* GIVEN REQUEST 1 *
Lay out the plant specimen entries below as a Markdown table with the columns "Row" and "Line", going from the line with "phylum: Tracheophyta" up to and including the last line of the entries. Give one line per row and leave out blank lines.

* DOCUMENT TEXT *
Clock Controller
Hacking an analog wall clock to run off a Xiao ESP32-C3. Besides timekeeping, will be a timer and stopwatch. Controlled via BT or wall mounted keypad.
792025
30m Begin! I have a clock motor laying around (for an analog mounted wall clock). The ideas is hacking it to do whatever I want. Mode 1 is regular clock. Then, if you press start, it runs like a watch chronometer.
Found this article with a clock controller:
RasberryPiMag-AnalogClockController.pdf
It looks like theyβre just running 10 mA pulses using a motor controller. I bet I could wire directly from a board that has better pins.
Motor driver specs: https://potentiallabs.com/cart/l293d-ic
Then the output is turned down with a 470 ohm resistor
7122025
45m Sketch the schematic Motor controllers are weird. The wiring diagram I'm going off had several extra traces I don't need (they're for an extra switch he was using). Once I figured that out, I read some articles about H-bridges to figure out the motor controller and drew the traces.

* INPUT MATERIAL *
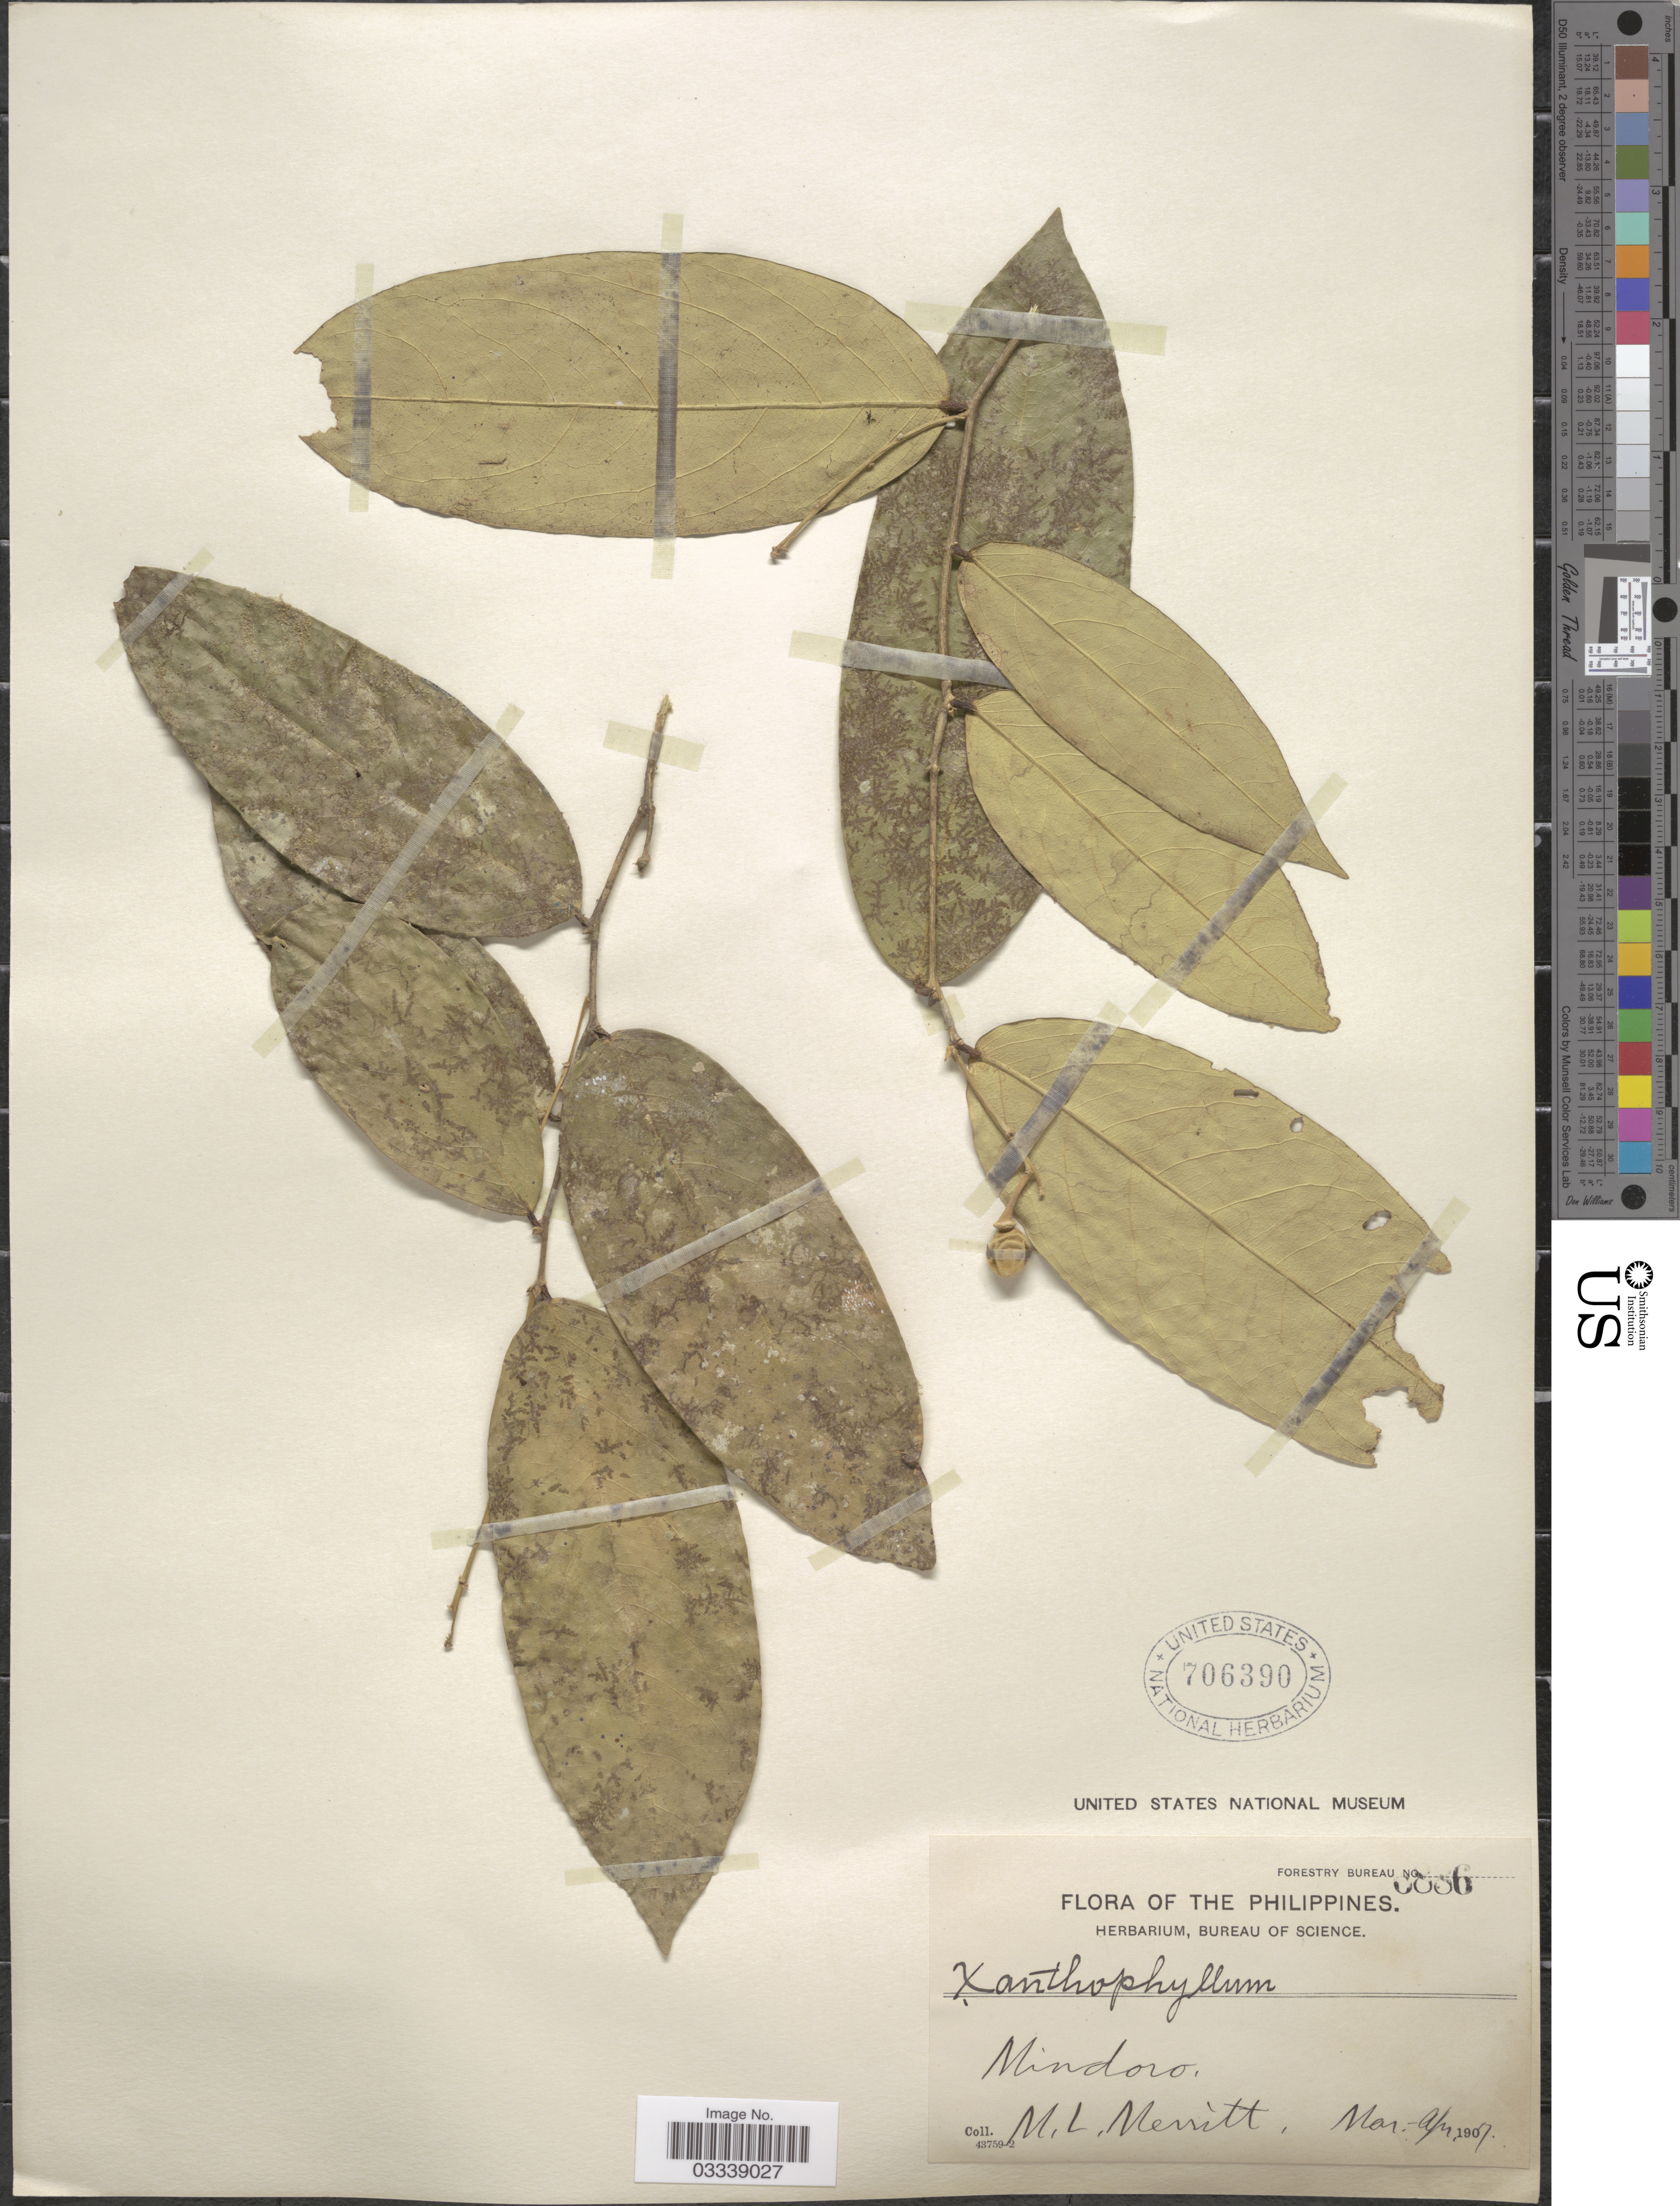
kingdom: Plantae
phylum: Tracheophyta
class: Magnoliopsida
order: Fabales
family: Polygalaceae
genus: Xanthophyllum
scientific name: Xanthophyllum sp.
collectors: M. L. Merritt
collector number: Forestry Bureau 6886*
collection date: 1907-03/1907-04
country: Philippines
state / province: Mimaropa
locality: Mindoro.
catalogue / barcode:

* GIVEN REQUEST 2 *
Answer these questions from the clock controller log above:
(a) Which board is the wall clock meant to run off?
(b) What size of resistor turns down the output?
(c) What pulses does the article's controller appear to run?

* CORRECT RESULT 1 *
| Row | Line |
|---|---|
| 1 | phylum: Tracheophyta |
| 2 | class: Magnoliopsida |
| 3 | order: Fabales |
| 4 | family: Polygalaceae |
| 5 | genus: Xanthophyllum |
| 6 | scientific name: Xanthophyllum sp. |
| 7 | collectors: M. L. Merritt |
| 8 | collector number: Forestry Bureau 6886* |
| 9 | collection date: 1907-03/1907-04 |
| 10 | country: Philippines |
| 11 | state / province: Mimaropa |
| 12 | locality: Mindoro. |
| 13 | catalogue / barcode: |

* CORRECT RESULT 2 *
(a) A Xiao ESP32-C3.
(b) A 470 ohm resistor.
(c) 10 mA pulses.